**WORK TASK 1:** In the source records, reproduce verbatim the lines from the one containing "culminating comprehensive paper" down to the one containing "and mastery of", including both of those lines.

**EXCERPT PROVIDED:**
BEGIN
How can a GC add value?

Adding value requires the GC to adopt a different mindset and to look at the prism of the legal function through a completely different lens. Here are some ways that a modern GC can add value to the business:

  1. Get to (really) know the company’s business:

    • It’s often stated but rarely followed through with the required level of conviction. It stands to reason that to be an effective business partner and trusted advisor, the GC must put in the time and effort to deeply understand the strategies, opportunities, and challenges, as well as the operational intricacies of the business.
    • This means investing the time to talk to key stakeholders in core parts of the business – from finance, to IT, to Operations, to Compliance, etc. This also means gaining a deep understanding of the company’s customers, products, and services. So, be prepared to drink lots of coffee and have coffee dates with your key stakeholders, instead of only catching up when a fire needs to be put out.
    • To add value, you must know the products and services that you are providing deeply.  If you’re counsel at a technology company, you must know details of how that technology works and why customers buy what you sell.  If you’re counsel at FMCG company, know your products, supply chain, competition, and customers. 
    • Only by ‘getting into the weeds’ will the GC be in a pole position to help steer and guide the company to bring its strategies to life and to realise its vision.
  2. Be strategic, practical and solutions focused:

    • CEOs and the C-Suite are busy people. They don’t just turn to GCs for advice on legal and compliance issues. They also turn to their GCs for strategic guidance on how they can navigate the complexities of the law to capture and realise business opportunities, and to grow and expand the business in existing and new markets.
    • A GC can add value and earn the trust of the C-Suite by demonstrating that she can offer practical solutions to complex problems; and that she can actively and thoughtfully participate in discussions on business strategy and the company’s operations and offer a unique perspective.
  3. Build an effective partnership between Legal and Business:

    • An effective GC intrinsically understands that a successful partnership between Legal and Business is based on mutual trust and respect.
    • By building core capabilities in the business through regular training and development (e.g., in workshops on core legal processes such as contract negotiations, identification of risk and mitigation, and fostering a culture of compliance), together with effective stakeholder engagement and management, the GC can build a sustainable and long-term partnership with the business.
    • For example, provided that appropriate guardrails and operating rules are in place, there’s no reason why self-servicing platforms (e.g., for simple processes such as NDAs, lower value standard-form contracts, standard processes for lower risk items, etc) cannot be introduced to speed up the transactional or contracting process. This will empower business colleagues to take more responsibility and accountability to drive and own the business transactions on which they partner with the Legal team.
  4. Invest in Legal Operations and LegalTech:

    • Investing time and money into an optimal legal Target Operating Model (TOM), including having a dedicated part-time or full-time Legal Operations Manager, will help the GC to run his or her Legal team more efficiently and effectively. (In the coming months, we’ll be publishing a White Paper on the optimal TOM so stay tuned for that!).
    • Legal Ops is about having standardised and streamlined processes, systems, and tools in place to assist team members to be more productive. Increased productivity unlocks capacity for team members to focus on higher value and/or more strategic work. This not only creates added value for the business but provides team members with better career opportunities and enhances employee motivation and engagement. Team members can then focus on the legal tasks they like doing, instead of chasing internal approvals for billing, for example.
END
**WORK TASK 2:** From the excerpt on how a GC can add value, print everything from "4. Invest in" down to "tuned for that!)." word for word.

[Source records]
BEGIN
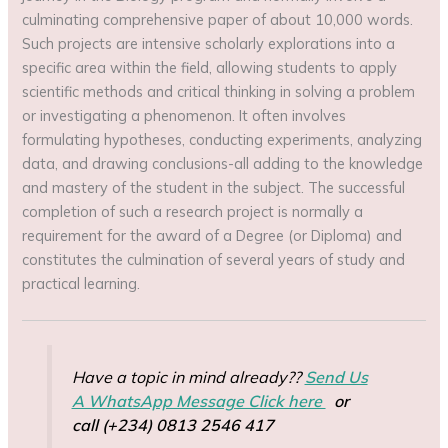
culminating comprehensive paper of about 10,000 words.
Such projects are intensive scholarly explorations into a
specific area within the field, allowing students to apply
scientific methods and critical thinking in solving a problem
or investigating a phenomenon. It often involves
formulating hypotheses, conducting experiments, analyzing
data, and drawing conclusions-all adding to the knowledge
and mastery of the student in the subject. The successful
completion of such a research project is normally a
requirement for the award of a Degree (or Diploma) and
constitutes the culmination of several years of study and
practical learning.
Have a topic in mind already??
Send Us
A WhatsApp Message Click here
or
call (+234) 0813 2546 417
END
BEGIN
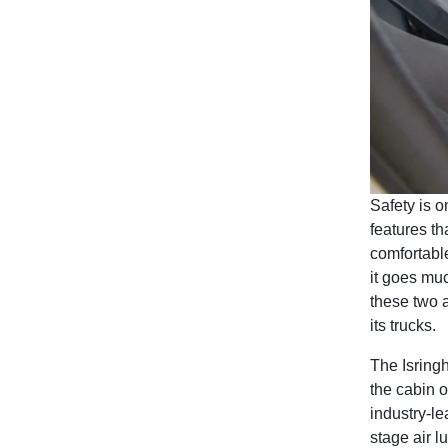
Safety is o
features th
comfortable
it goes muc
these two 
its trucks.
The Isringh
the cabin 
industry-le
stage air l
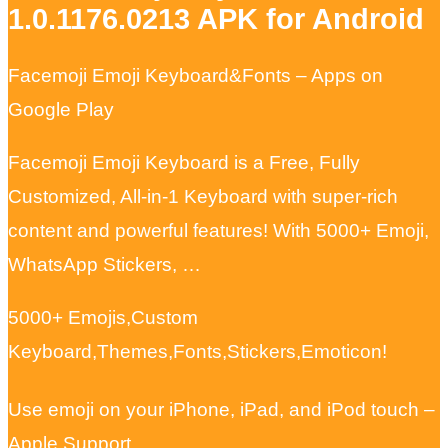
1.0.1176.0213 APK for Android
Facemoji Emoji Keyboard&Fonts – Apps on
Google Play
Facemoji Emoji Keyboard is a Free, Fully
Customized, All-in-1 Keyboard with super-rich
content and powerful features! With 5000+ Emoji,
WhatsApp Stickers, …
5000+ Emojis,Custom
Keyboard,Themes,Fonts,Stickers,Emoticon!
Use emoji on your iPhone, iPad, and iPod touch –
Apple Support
END
**EXERCISE SOLUTION 1:**
culminating comprehensive paper of about 10,000 words.
Such projects are intensive scholarly explorations into a
specific area within the field, allowing students to apply
scientific methods and critical thinking in solving a problem
or investigating a phenomenon. It often involves
formulating hypotheses, conducting experiments, analyzing
data, and drawing conclusions-all adding to the knowledge
and mastery of the student in the subject. The successful

**EXERCISE SOLUTION 2:**
4. Invest in Legal Operations and LegalTech:

    • Investing time and money into an optimal legal Target Operating Model (TOM), including having a dedicated part-time or full-time Legal Operations Manager, will help the GC to run his or her Legal team more efficiently and effectively. (In the coming months, we’ll be publishing a White Paper on the optimal TOM so stay tuned for that!).